Hari
ini, aku berjanji bertemu teman lamaku untuk buka bersama. Rencana yang sudah
hampir satu Minggu kami susun ini, akhirnya tercapai juga.
Kami
berjanji bertemu di rumah Auly tepat pukul 5 sore. Aku pun santai karena masih
satu jam dari waktu yang dijanjikan. Tapi, karena terlalu asyik online, aku tak sadar bahwa waktu telah
berlalu hampir 30 menit. Sebuah dering sms, membuyarkan konsentrasi online-ku. Kubuka pesan yang masuk dari
Jengke—sapaan akrabku pada Kelina, teman SMAku.
Gobang, aku udah di
depan rumah Auly.
Aku
terbelalak. Segera kulihat jam di layar hapeku. Takut aku keasyikan online sampai lupa waktu. Tapi aku
langsung menghembus nafas lega, melihat waktu masih menunjukkan pukul 16.30.
Aku
langsung membalas pesan Jengke dan segera bersiap-siap pergi. Tak lupa, aku
pamit pada ibuku.
Sesampainya
di depan rumah Auly, ternyata sepi. Dimana Jengke? Aku langsung menggedor pagar
rumah Auly sambil mengucap salam. Siapa tahu Jengke sudah masuk ke dalam. Sayangnya, sama sekali tak
ada sahutan dari sang punya rumah. Kuputuskan untuk meng-sms Auly.
Ly, aku udah di depan.
Kutunggu
sebentar, tetap tak ada balesan. Aku akhirnya missed call nomor Auly. Tetap tak di angkat. Saat itu, aku melihat kepala
Jengke nongol dari warung seberang rumah Auly.
Aku
tersenyum. Jengke—sambil menenteng dua tas, menghampiriku. Kami langsung cipika
cipiki melepas rindu. Maklum, sudah beberapa tahun kami tak bertemu.
“Gobang,
ya ampun. Makin gendut aja.” Katanya.
Hah?
Aku tak percaya dibilang seperti itu. Tapi, aku maklum melihat badannya yang
memang lebih kurus dariku. Hihi.
“Mana
Auly?” tanyanya.
Aku
menggeleng. Kami berdua sama-sama menggedor pagar dan mengucap salam
berkali-kali, namun tetap tak ada sautan.
“Ah,
mungkin Auly belum pulang dari rumah saudaranya.” Kataku akhirnya.
Ya,
Auly sempat membatalkan untuk ikut bukber bersama kami karena saudaranya
meninggal. Tapi karena acaranya tak sampai sore, ia pun memutuskan untuk ikut.
Karena
belum ada sahutan dari Auly, kami pun memutuskan untuk mampir ke kontrakan
Jengke dulu. Di perjalanan, Jengke cerita tentang teman-teman kami yang sudah
menikah dan punya anak. Aku tertawa. Terlebih lagi, dia bilang orang tuanya
sudah menyuruhnya menikah.
“Ya,
gimana mau nikah ya, Gobang. Orang calonnya aja belum ada.” Katanya dengan
logat jawa-sunda.
Dia
juga cerita, katanya, tiga hari ini, ia tak makan pas buka sama sahur. Aku jelas
aja kaget. Pas ditanya kenapa, jawabannya semakin sukses mengocok perutku. Cowok.
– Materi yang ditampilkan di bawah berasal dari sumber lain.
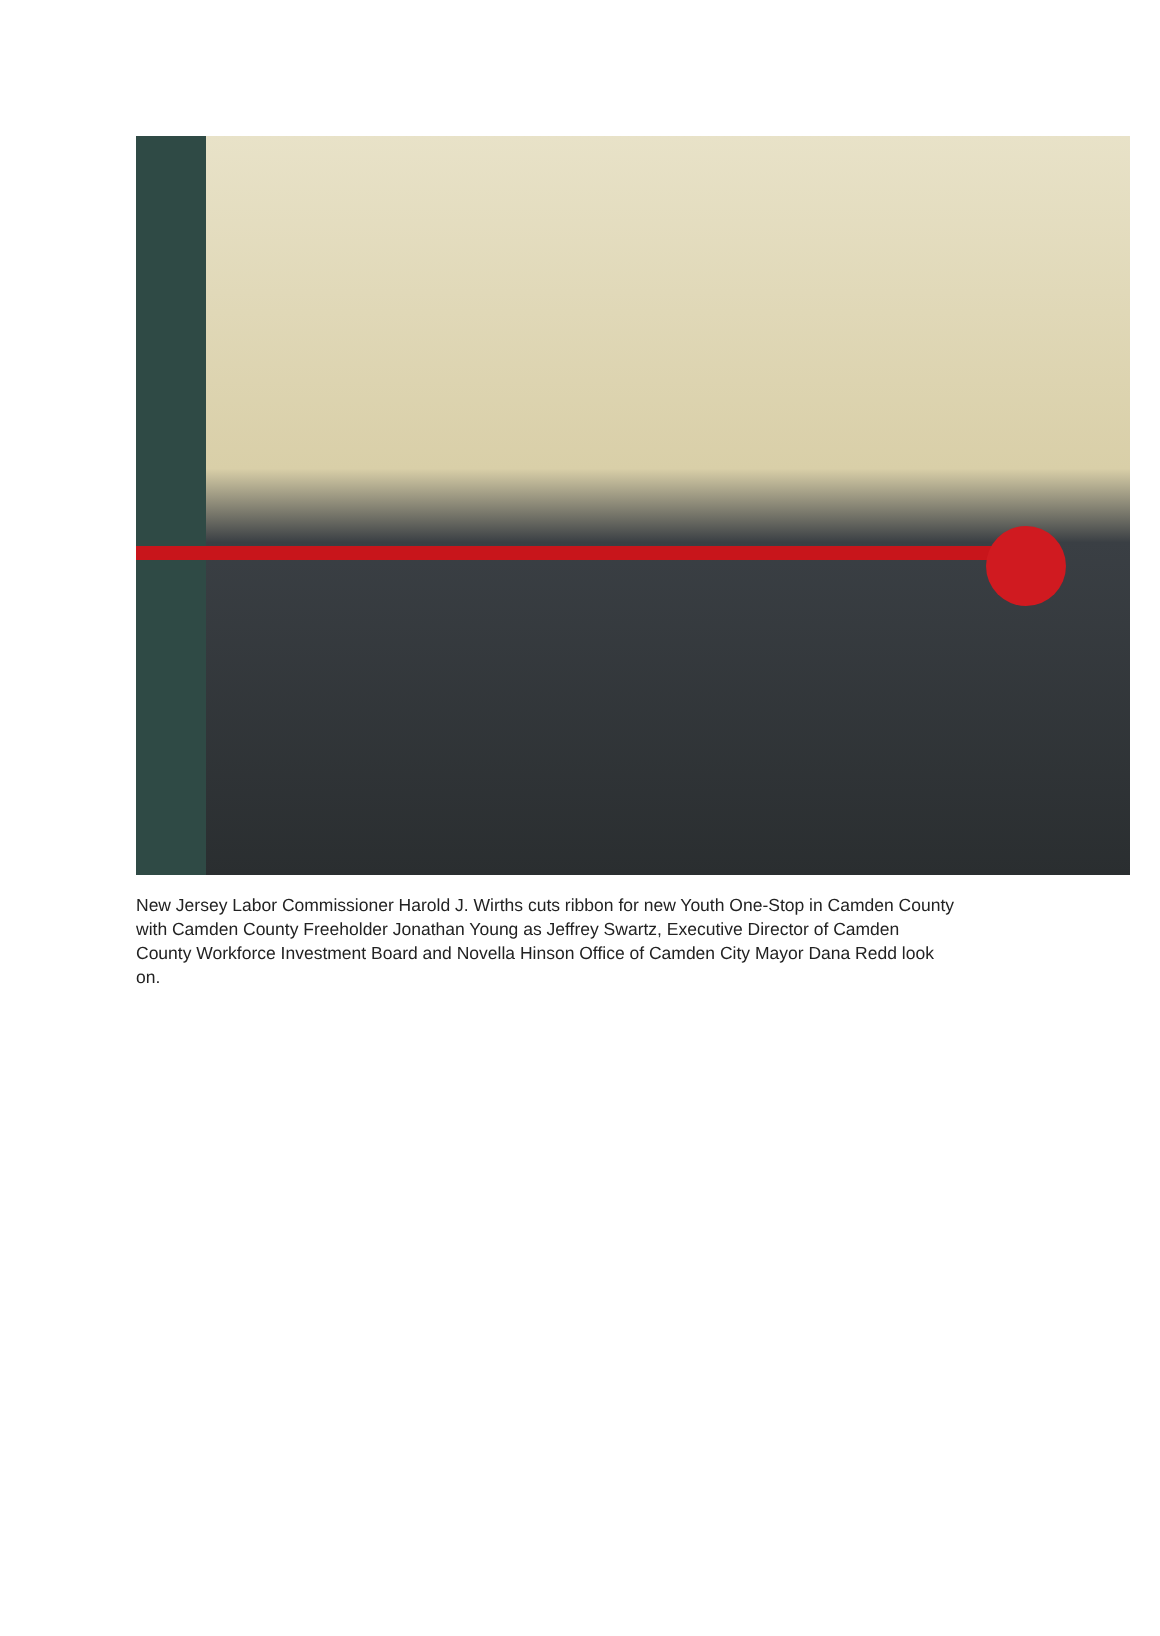New Jersey Labor Commissioner Harold J. Wirths cuts ribbon for new Youth One-Stop in Camden County with Camden County Freeholder Jonathan Young as Jeffrey Swartz, Executive Director of Camden County Workforce Investment Board and Novella Hinson Office of Camden City Mayor Dana Redd look on.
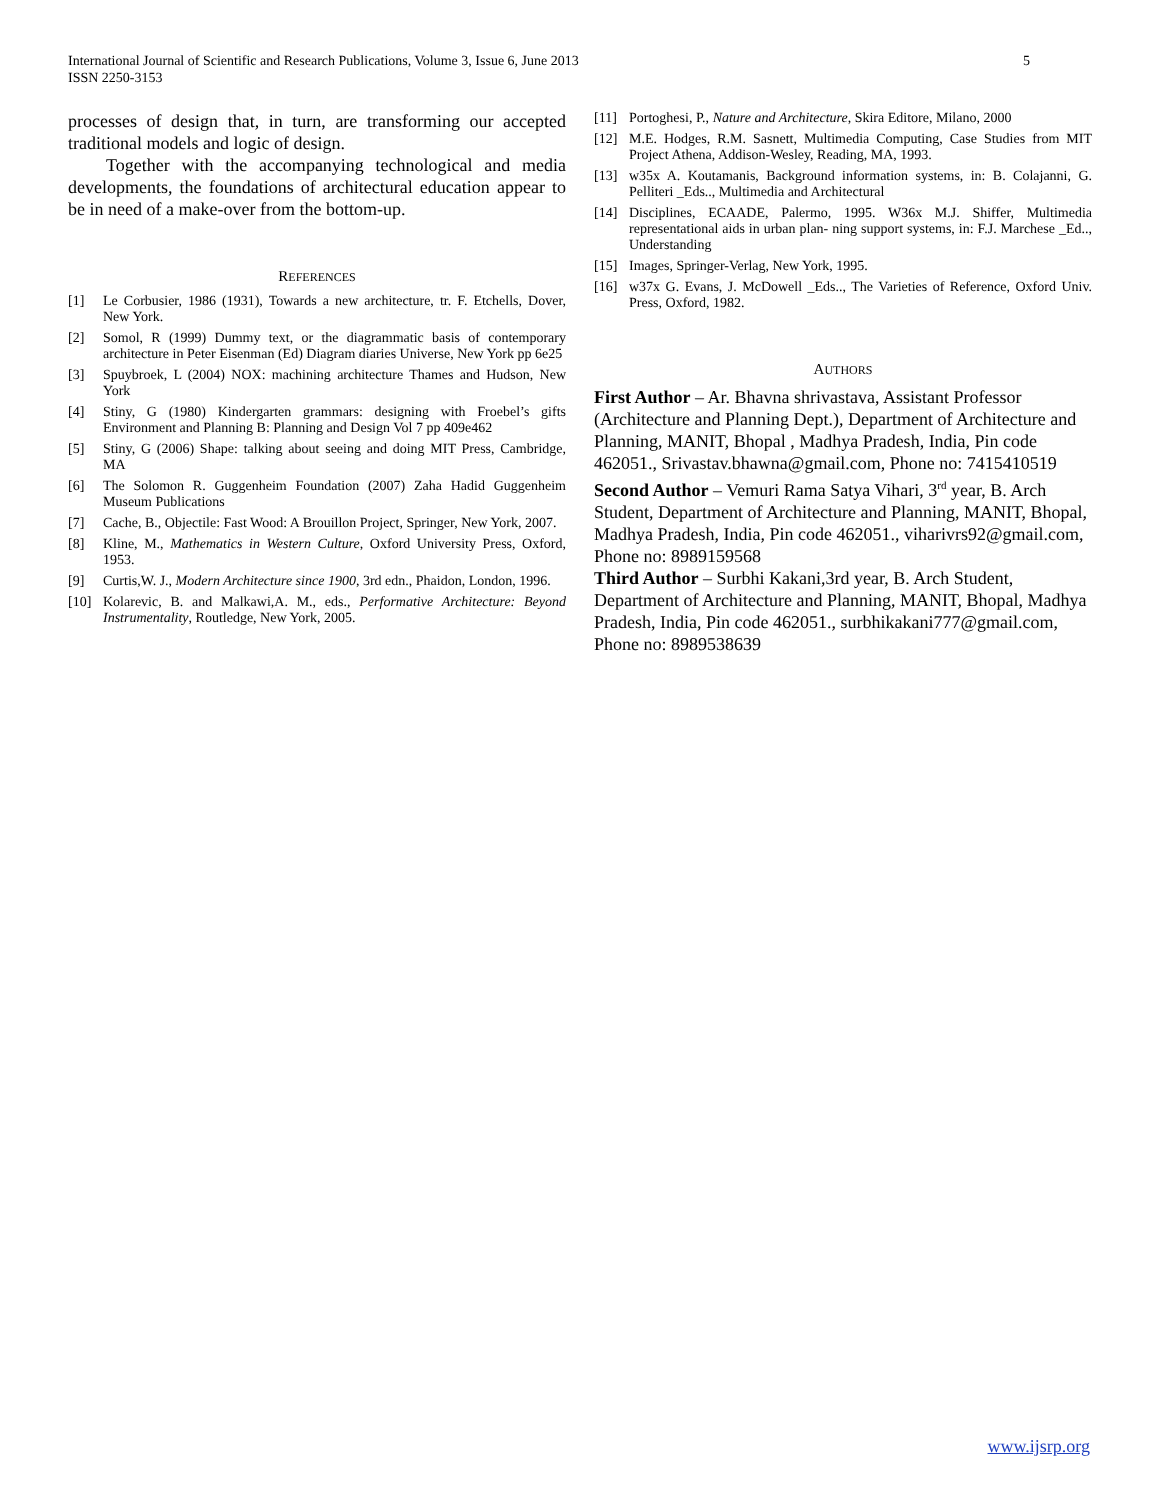International Journal of Scientific and Research Publications, Volume 3, Issue 6, June 2013
ISSN 2250-3153
5
processes of design that, in turn, are transforming our accepted traditional models and logic of design.
Together with the accompanying technological and media developments, the foundations of architectural education appear to be in need of a make-over from the bottom-up.
REFERENCES
[1] Le Corbusier, 1986 (1931), Towards a new architecture, tr. F. Etchells, Dover, New York.
[2] Somol, R (1999) Dummy text, or the diagrammatic basis of contemporary architecture in Peter Eisenman (Ed) Diagram diaries Universe, New York pp 6e25
[3] Spuybroek, L (2004) NOX: machining architecture Thames and Hudson, New York
[4] Stiny, G (1980) Kindergarten grammars: designing with Froebel’s gifts Environment and Planning B: Planning and Design Vol 7 pp 409e462
[5] Stiny, G (2006) Shape: talking about seeing and doing MIT Press, Cambridge, MA
[6] The Solomon R. Guggenheim Foundation (2007) Zaha Hadid Guggenheim Museum Publications
[7] Cache, B., Objectile: Fast Wood: A Brouillon Project, Springer, New York, 2007.
[8] Kline, M., Mathematics in Western Culture, Oxford University Press, Oxford, 1953.
[9] Curtis,W. J., Modern Architecture since 1900, 3rd edn., Phaidon, London, 1996.
[10] Kolarevic, B. and Malkawi,A. M., eds., Performative Architecture: Beyond Instrumentality, Routledge, New York, 2005.
[11] Portoghesi, P., Nature and Architecture, Skira Editore, Milano, 2000
[12] M.E. Hodges, R.M. Sasnett, Multimedia Computing, Case Studies from MIT Project Athena, Addison-Wesley, Reading, MA, 1993.
[13] w35x A. Koutamanis, Background information systems, in: B. Colajanni, G. Pelliteri _Eds.., Multimedia and Architectural
[14] Disciplines, ECAADE, Palermo, 1995. W36x M.J. Shiffer, Multimedia representational aids in urban plan- ning support systems, in: F.J. Marchese _Ed.., Understanding
[15] Images, Springer-Verlag, New York, 1995.
[16] w37x G. Evans, J. McDowell _Eds.., The Varieties of Reference, Oxford Univ. Press, Oxford, 1982.
AUTHORS
First Author – Ar. Bhavna shrivastava, Assistant Professor (Architecture and Planning Dept.), Department of Architecture and Planning, MANIT, Bhopal , Madhya Pradesh, India, Pin code 462051., Srivastav.bhawna@gmail.com, Phone no: 7415410519
Second Author – Vemuri Rama Satya Vihari, 3<sup>rd</sup> year, B. Arch Student, Department of Architecture and Planning, MANIT, Bhopal, Madhya Pradesh, India, Pin code 462051., viharivrs92@gmail.com, Phone no: 8989159568
Third Author – Surbhi Kakani,3rd year, B. Arch Student, Department of Architecture and Planning, MANIT, Bhopal, Madhya Pradesh, India, Pin code 462051., surbhikakani777@gmail.com, Phone no: 8989538639
www.ijsrp.org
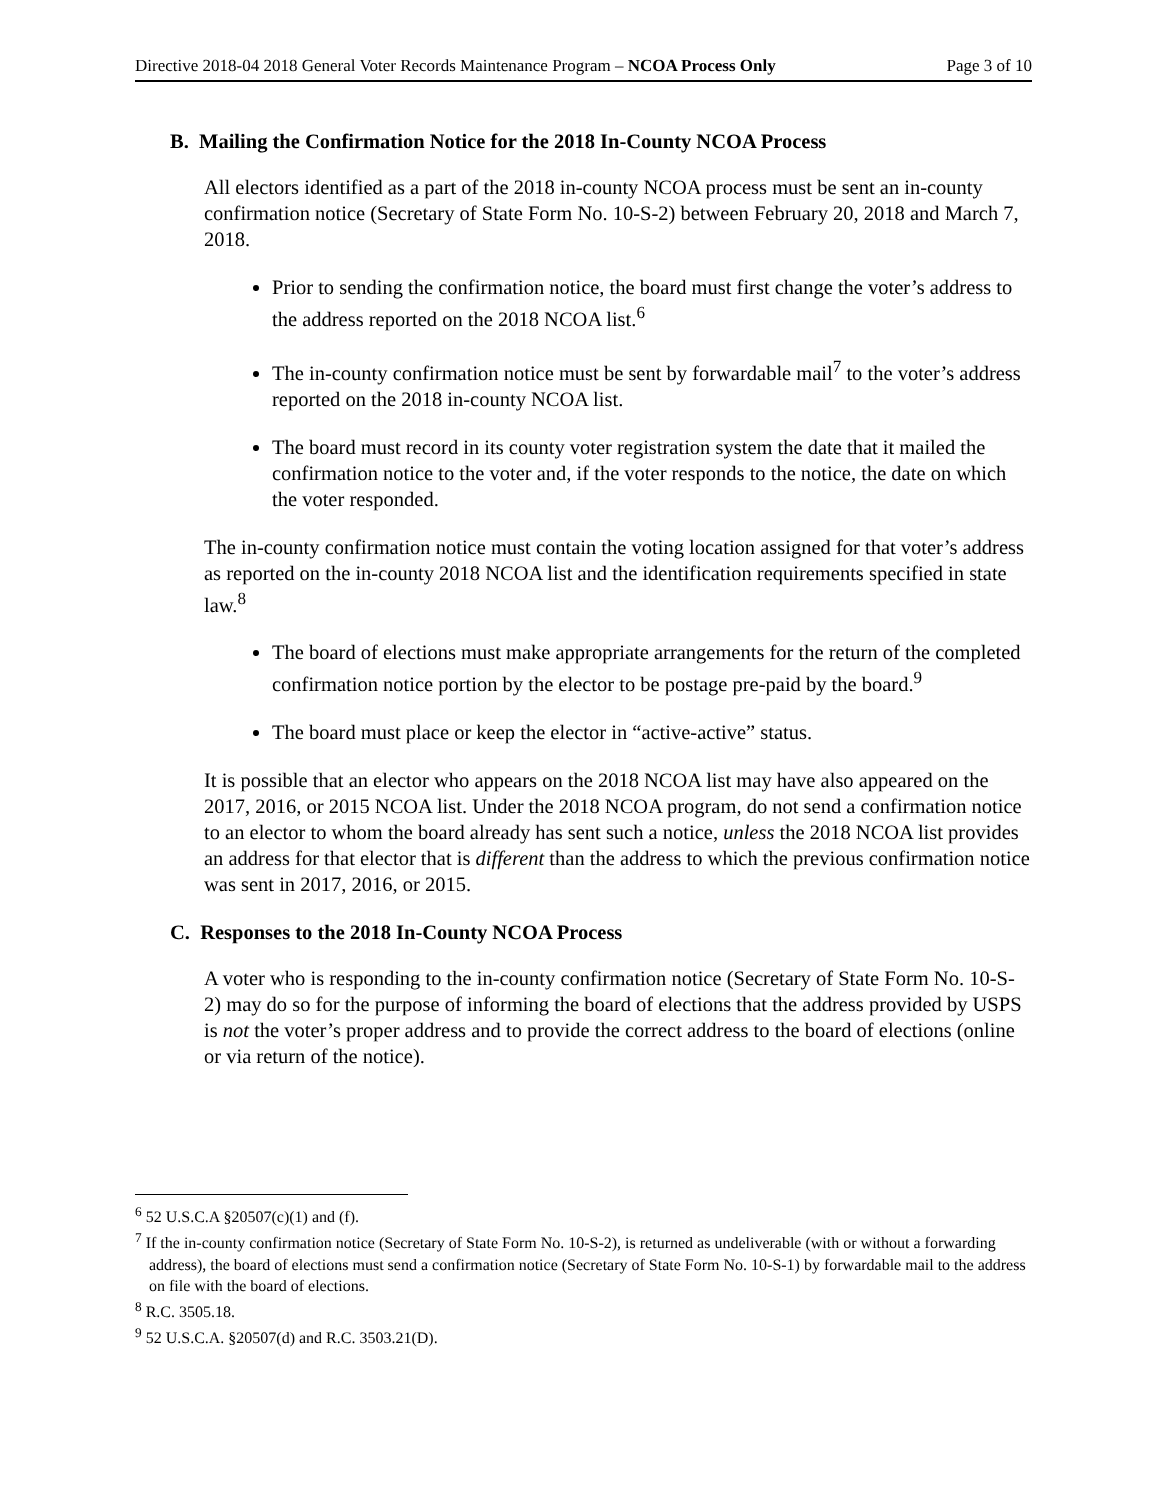Directive 2018-04 2018 General Voter Records Maintenance Program – NCOA Process Only Page 3 of 10
B. Mailing the Confirmation Notice for the 2018 In-County NCOA Process
All electors identified as a part of the 2018 in-county NCOA process must be sent an in-county confirmation notice (Secretary of State Form No. 10-S-2) between February 20, 2018 and March 7, 2018.
Prior to sending the confirmation notice, the board must first change the voter’s address to the address reported on the 2018 NCOA list.<sup>6</sup>
The in-county confirmation notice must be sent by forwardable mail<sup>7</sup> to the voter’s address reported on the 2018 in-county NCOA list.
The board must record in its county voter registration system the date that it mailed the confirmation notice to the voter and, if the voter responds to the notice, the date on which the voter responded.
The in-county confirmation notice must contain the voting location assigned for that voter’s address as reported on the in-county 2018 NCOA list and the identification requirements specified in state law.<sup>8</sup>
The board of elections must make appropriate arrangements for the return of the completed confirmation notice portion by the elector to be postage pre-paid by the board.<sup>9</sup>
The board must place or keep the elector in “active-active” status.
It is possible that an elector who appears on the 2018 NCOA list may have also appeared on the 2017, 2016, or 2015 NCOA list. Under the 2018 NCOA program, do not send a confirmation notice to an elector to whom the board already has sent such a notice, unless the 2018 NCOA list provides an address for that elector that is different than the address to which the previous confirmation notice was sent in 2017, 2016, or 2015.
C. Responses to the 2018 In-County NCOA Process
A voter who is responding to the in-county confirmation notice (Secretary of State Form No. 10-S-2) may do so for the purpose of informing the board of elections that the address provided by USPS is not the voter’s proper address and to provide the correct address to the board of elections (online or via return of the notice).
<sup>6</sup> 52 U.S.C.A §20507(c)(1) and (f).
<sup>7</sup> If the in-county confirmation notice (Secretary of State Form No. 10-S-2), is returned as undeliverable (with or without a forwarding address), the board of elections must send a confirmation notice (Secretary of State Form No. 10-S-1) by forwardable mail to the address on file with the board of elections.
<sup>8</sup> R.C. 3505.18.
<sup>9</sup> 52 U.S.C.A. §20507(d) and R.C. 3503.21(D).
Pantas saja dia kurus gitu. Haha.
Setelah
mengisi perjalanan singkat menuju kontrakan Jengke dengan derai tawa, akhirnya
kami sampai. Kami disambut oleh beberapa penghuni kontrakannya.
Setelah
mempersilahkanku duduk di ruang tunggu, Jengke pamit ke belakang. Kufikir, tak
akan lama. Ternyata dia mandi. Jadilah aku menunggu sambil ngobrol dengan anak
kelas 4 SD, yang merupakan anak dari pemilik rumah yang Jengke tempati.
Saat
menunggu, akhirnya Auly telefon. Aku langsung mengangkatnya. Fiuh, kirain nih
anak kenapa-kenapa. Aku lega akhirnya dia telefon.
“Ly,
tadi aku ke rumah kamu. Kamu belum pulang ya? Sekarang aku lagi di kontrakan
Kelin. Ly… Ly…”
Merasa
tak ada respon, segera kulihat layar hapeku. Woalah, ternyata hapeku mati. Weduss!!!
Aku
segera menyalakan kembali hapeku. Beruntung masih tersisa sedikit batere. Aku mengirim
pesan pada Auly kalau kita akan ke rumahnya.
Tak
lama, Jengke pun keluar dengan pakaian yang lebih santai. Tadi dia masih
pakaian seragam kantor sih. Dan kami pun langsung beranjak pergi.
***
Sesampainya
di rumah Auly, ternyata keluarganya sudah pada kumpul. Aneh, padahal tadi sepi.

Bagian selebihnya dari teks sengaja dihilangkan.